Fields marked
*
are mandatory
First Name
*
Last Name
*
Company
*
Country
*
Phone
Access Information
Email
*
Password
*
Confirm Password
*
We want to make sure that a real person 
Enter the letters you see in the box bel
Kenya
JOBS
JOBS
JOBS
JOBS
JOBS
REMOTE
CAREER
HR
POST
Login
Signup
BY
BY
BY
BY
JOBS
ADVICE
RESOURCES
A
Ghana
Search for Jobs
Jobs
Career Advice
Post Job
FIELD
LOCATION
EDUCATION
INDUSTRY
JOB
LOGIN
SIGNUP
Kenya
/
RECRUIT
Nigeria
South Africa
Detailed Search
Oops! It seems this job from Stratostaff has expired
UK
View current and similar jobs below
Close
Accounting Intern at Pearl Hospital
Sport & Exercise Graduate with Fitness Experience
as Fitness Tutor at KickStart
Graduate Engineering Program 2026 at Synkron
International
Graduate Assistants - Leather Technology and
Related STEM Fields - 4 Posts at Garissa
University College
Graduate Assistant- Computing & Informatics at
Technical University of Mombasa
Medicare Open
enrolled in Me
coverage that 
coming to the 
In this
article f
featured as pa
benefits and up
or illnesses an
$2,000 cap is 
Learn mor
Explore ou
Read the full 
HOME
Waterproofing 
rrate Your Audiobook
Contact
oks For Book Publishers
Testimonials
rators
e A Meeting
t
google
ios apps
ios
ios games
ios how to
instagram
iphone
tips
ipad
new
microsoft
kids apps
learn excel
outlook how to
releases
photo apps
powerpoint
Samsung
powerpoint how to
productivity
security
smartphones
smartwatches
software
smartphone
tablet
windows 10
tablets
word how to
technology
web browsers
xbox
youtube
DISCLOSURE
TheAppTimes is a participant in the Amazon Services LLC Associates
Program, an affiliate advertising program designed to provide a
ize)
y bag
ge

WHAT YOU SHOULD DO: Output the entire listing exactly as written.

ANSWER AREA:
Fields marked
*
are mandatory
First Name
*
Last Name
*
Company
*
Country
*
Phone
Access Information
Email
*
Password
*
Confirm Password
*
We want to make sure that a real person 
Enter the letters you see in the box bel
Kenya
JOBS
JOBS
JOBS
JOBS
JOBS
REMOTE
CAREER
HR
POST
Login
Signup
BY
BY
BY
BY
JOBS
ADVICE
RESOURCES
A
Ghana
Search for Jobs
Jobs
Career Advice
Post Job
FIELD
LOCATION
EDUCATION
INDUSTRY
JOB
LOGIN
SIGNUP
Kenya
/
RECRUIT
Nigeria
South Africa
Detailed Search
Oops! It seems this job from Stratostaff has expired
UK
View current and similar jobs below
Close
Accounting Intern at Pearl Hospital
Sport & Exercise Graduate with Fitness Experience
as Fitness Tutor at KickStart
Graduate Engineering Program 2026 at Synkron
International
Graduate Assistants - Leather Technology and
Related STEM Fields - 4 Posts at Garissa
University College
Graduate Assistant- Computing & Informatics at
Technical University of Mombasa
Medicare Open
enrolled in Me
coverage that 
coming to the 
In this
article f
featured as pa
benefits and up
or illnesses an
$2,000 cap is 
Learn mor
Explore ou
Read the full 
HOME
Waterproofing 
rrate Your Audiobook
Contact
oks For Book Publishers
Testimonials
rators
e A Meeting
t
google
ios apps
ios
ios games
ios how to
instagram
iphone
tips
ipad
new
microsoft
kids apps
learn excel
outlook how to
releases
photo apps
powerpoint
Samsung
powerpoint how to
productivity
security
smartphones
smartwatches
software
smartphone
tablet
windows 10
tablets
word how to
technology
web browsers
xbox
youtube
DISCLOSURE
TheAppTimes is a participant in the Amazon Services LLC Associates
Program, an affiliate advertising program designed to provide a
ize)
y bag
ge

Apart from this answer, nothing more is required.